Dans cet essai très clair,
Paulin Ismard évoque principalement Athènes à l'époque classique mais développe aussi le rôle de l'esclave public, le dêmosios, dans d'autres cités. Il distingue le dêmosios, au service de la cité, de l'esclave royal, dévoué, lui, à la personne du roi et dont la puissance ne dépend que du bon vouloir de son maître
Dans un premier chapitre, il revient sur le genèse de l'esclave public: à l'époque de la Grèce archaïque, les détenteurs d'un savoir particulier, une technê (comme le travail des métaux par exemple), se déplacent de cité en cité, y restent quelque temps puis repartent. de fait, les détenteurs de savoirs particuliers ne sont pas intégrés dans la cité.
Avec le développement de l'esclavage-marchandise et la réorganisation des communautés civiques le personnage du dêmosios se met en place.
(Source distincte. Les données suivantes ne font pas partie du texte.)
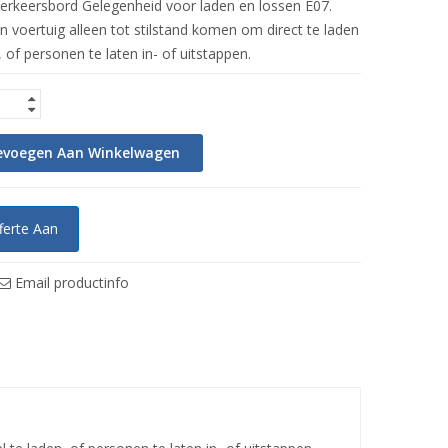
erkeersbord Gelegenheid voor laden en lossen E07.
 voertuig alleen tot stilstand komen om direct te laden
, of personen te laten in- of uitstappen.
evoegen Aan Winkelwagen
ferte Aan
Email productinfo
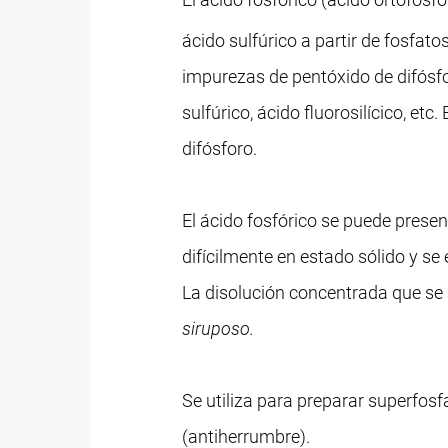
ácido sulfúrico a partir de fosfato
impurezas de pentóxido de difósfor
sulfúrico, ácido fluorosilícico, etc
difósforo.
El ácido fosfórico se puede presen
difícilmente en estado sólido y se
La disolución concentrada que se
siruposo.
Se utiliza para preparar superfosf
(antiherrumbre).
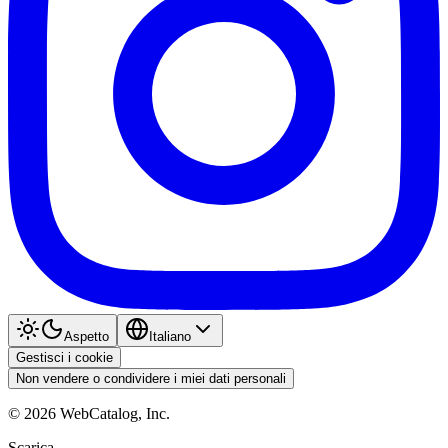
Aspetto
Italiano
Gestisci i cookie
Non vendere o condividere i miei dati personali
©
2026
WebCatalog, Inc.
Scarica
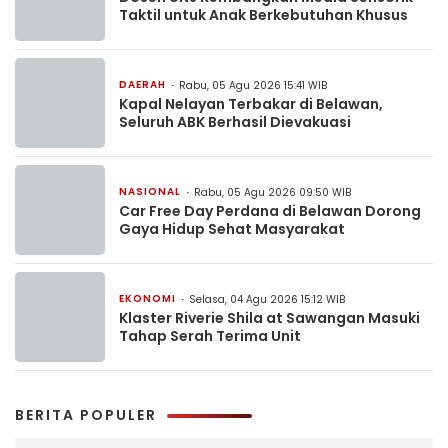
Taktil untuk Anak Berkebutuhan Khusus
DAERAH
Rabu, 05 Agu 2026 15:41 WIB
Kapal Nelayan Terbakar di Belawan,
Seluruh ABK Berhasil Dievakuasi
NASIONAL
Rabu, 05 Agu 2026 09:50 WIB
Car Free Day Perdana di Belawan Dorong
Gaya Hidup Sehat Masyarakat
EKONOMI
Selasa, 04 Agu 2026 15:12 WIB
Klaster Riverie Shila at Sawangan Masuki
Tahap Serah Terima Unit
BERITA POPULER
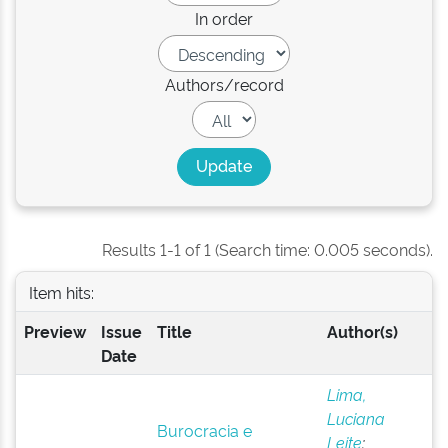
In order
Authors/record
Results 1-1 of 1 (Search time: 0.005 seconds).
Item hits:
Preview
Issue
Title
Author(s)
Date
Lima,
Luciana
Burocracia e
Leite
;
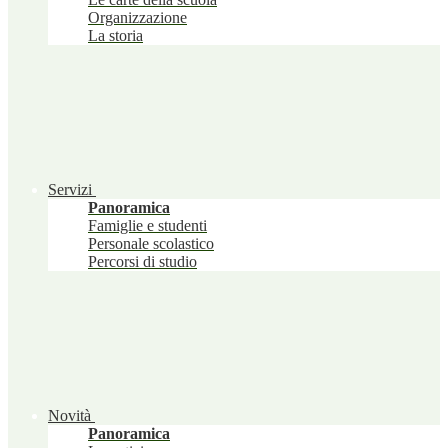
Organizzazione
La storia
Servizi
Panoramica
Famiglie e studenti
Personale scolastico
Percorsi di studio
Novità
Panoramica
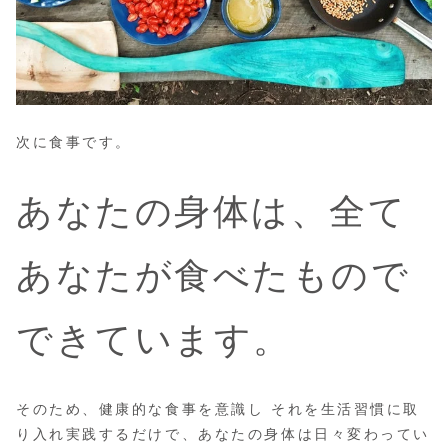
次に食事です。
あなたの身体は、全て
あなたが食べたもので
できています。
そのため、健康的な食事を意識し それを生活習慣に取
り入れ実践するだけで、あなたの身体は日々変わってい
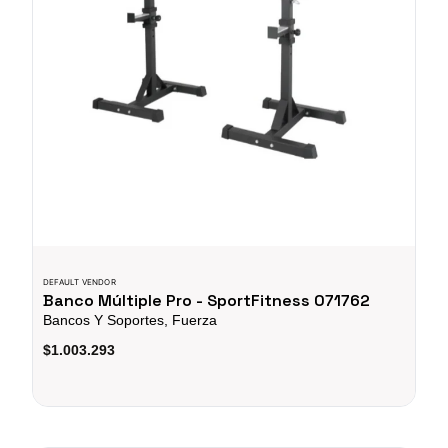
DEFAULT VENDOR
Banco Múltiple Pro - SportFitness 071762
Bancos Y Soportes, Fuerza
$1.003.293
Les tâches qui sont confiées aux dêmosioi sont très diverses : des travaux publics à l'expertise des monnaies, en passant par l'organisation des séances du conseil des Cinq-Cents qui préparait les séances de l'Assemblée des citoyens. Des tâches qui requièrent donc une certaine technê, une certaine expertise dont sont dépourvus les citoyens athéniens. Ils exercent aussi la fonction de forces de l'ordre : "Ainsi l'Athènes de l'époque classique n'a-t-elle jamais connu d'autre force de police qu'un corps d'esclaves mis à la disposition de ses différents magistrats." Ça laisse rêveur, non?
Paradoxalement,
Paulin Ismard démontre ici que cet esclavage est constitutif de la démocratie athénienne: dans un souci d'égalité absolue, les membres des assemblées sont souvent tirés au sort et il est hors de question qu'un citoyen soit plus compétent que les autres. Les compétences revenaient donc à ces exclus du corps social, à ces sans-nom que l'on pouvait fouetter. A Athènes, "l'Etat ne s'est jamais incarné autrement que dans la pure négativité du corps-esclave du dêmosios." L'Etat ne peut pas prendre le pas sur la volonté commune.
Absolument passionnant, je l'ai dévoré en deux jours, le livre fait de nombreuses comparaisons avec d'autres sociétés esclavagistes. Je l'ai lu en consultant Les Mondes de l'esclavage pour les approfondir.